The golf game deserves good workouts to stay fit on the course and play a better match. Generally, when golfers start to experience pain in their bodies after a few rounds, they assume something is wrong with their golf clubs or swings. Even when they had a bad game, they still found a way to blame poor swings mechanics.

While that might not be wrong, not many golfers always consider that pains or bad games can result from inflexibility or weakness.

I expect you to know that golf is ballistic. It involves moments of exertion. It is also a one-sided game. You would have to swing with your golf club for about 75 – 1 00 times from only one side of your body in an average competition. Can you imagine how painful and frustrating that could be? It can create some muscle imbalances and painful injuries. 

Having known all that, you will agree with me that golf as a game requires regular exercise to have a better grip of your golf club and play the game more frequently without breaking down. Now that you have known that running to a swing coach might not be your ultimate solution let’s take a close look at your physical fitness.

The key to improved usage of your golf club on the course is an off-the-course program that can make you more flexible and mobile. When you are physically fit, you will have the capacity to make better swings. 

It’s time to introduce you to the best 100 workouts that can help you better handle your golf club, stabilize your shoulders and wrists, and help build the strength and power needed to make better swings.

1. Seated Rotations 

This workout practice will help improve your rotational mobility, which is very crucial to your swing. And, the swing is one of the essential skills of the game.

How to do seated rotations:

Sit straddling on a bench, or squeeze a pad or towel between your knees. Then, hold a club behind your back with your arms, so it sits in your elbows. Also, set your palms flat on your stomach and maintain the same posture. Rotate your torso to the right while you hold for two seconds without moving your body. Return to the position you started from, then continue to the left, hold on for about two seconds, and alternate sides, 10 to each side.

2. Standing Ys

Standing Ys will improve your shoulder mobility.
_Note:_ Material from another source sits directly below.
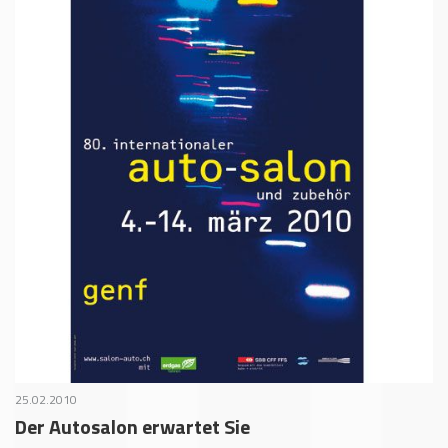
25.02.2010
Der Autosalon erwartet Sie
It will also counteract the adverse effects of sitting.

How to do standing Ys:

Bend over at your waist with a flat back and chest. Hold a golf club within a supinated grip. That is, your palms are facing up). Pull your shoulder blades down and raise your arms above your head to form a Y. Return to the starting position. That’s one rep.

3. Hand-walks

Hand-walks prevent your elbow and lessen the risk of having a shoulder injury.

How to do Hand-walks:

Stand to begin to bend forward at the waist and set your hands on the ground. Walk your hands out slowly into a pushup position. Ensure you keep the knees straight, walk your toes toward your hands.

  4. A 90/90 Stretch

How to do it. Lie on one side with a straight leg and a bent leg inside the knee on the ground. Rotate your back, attempting to put the entire shoulder blade on the floor. Hold 2 seconds, return to your starting position, and repeat for ten reps. Switch sides.

5. Lateral Pillar Bridge

How to do it: Lie with a straight bodyline in with your elbow under your shoulder. Push your hip away from the ground, creating a straight line from the ankle to your shoulder. Hold on for three seconds. Do ten reps on one side and then ten on the other side. Also, keep your head in line with your spine—don’t sag or bend.

6. Medicine Ball Parallel Throw

How to do it: While standing against a solid wall about 3 feet away. Hold a medicine ball at waist level. Rotate your trunk away from the wall. In one motion, make a throw by thrusting your hips toward the wall, followed by your chest, arms, and the ball. When the ball bounces off the wall, catch it with a single hand under the ball, put the other hand behind it, and arms slightly bent. Repeat for ten reps, then switch sides.

7. Medicine Ball Perpendicular Throw

How to do it: Start with perpendicular hips to the wall. Then, rotate your torso 90 degrees away from the wall, and then rotate 180 degrees and throw the ball at the border, catching it on the rebound.

Repeat for ten reps, then switch sides.

8. Physioball Pushup

How to do Physioball Pushup: Start by using a pushup position while the hands and feet are on the floor. Also, lower yourself down a bit without touching the ball. As you push up, control your body and the ball near your chest. Keep the ball away as soon as possible. 

9. A Dumbbell Bench Press – One Arm

How to do the Dumbbell Bench Press on One Arm: lie on a bench with the left glute and shoulder aligning and the right sides aligning too. While holding the dumbbell in one hand, raise it above the head with the other hand. In addition, lower the bodyweight until you make a horizontal plane with your shoulder. 

10. Glute Bridge

How to do Glute Bridge: lay flat on the floor, bending your knees at 90 degrees. Then squeeze a towel between your knees while firing your glutes. You can also bridge your hip against the ceiling while the shoulders remain on the ground. Then, lower your hips and repeat this procedure. 


The key to improved usage of your golf club on the course is an off-the-course program that can make you more flexible and mobile. When you are physically fit, you will have the capacity to make better swings.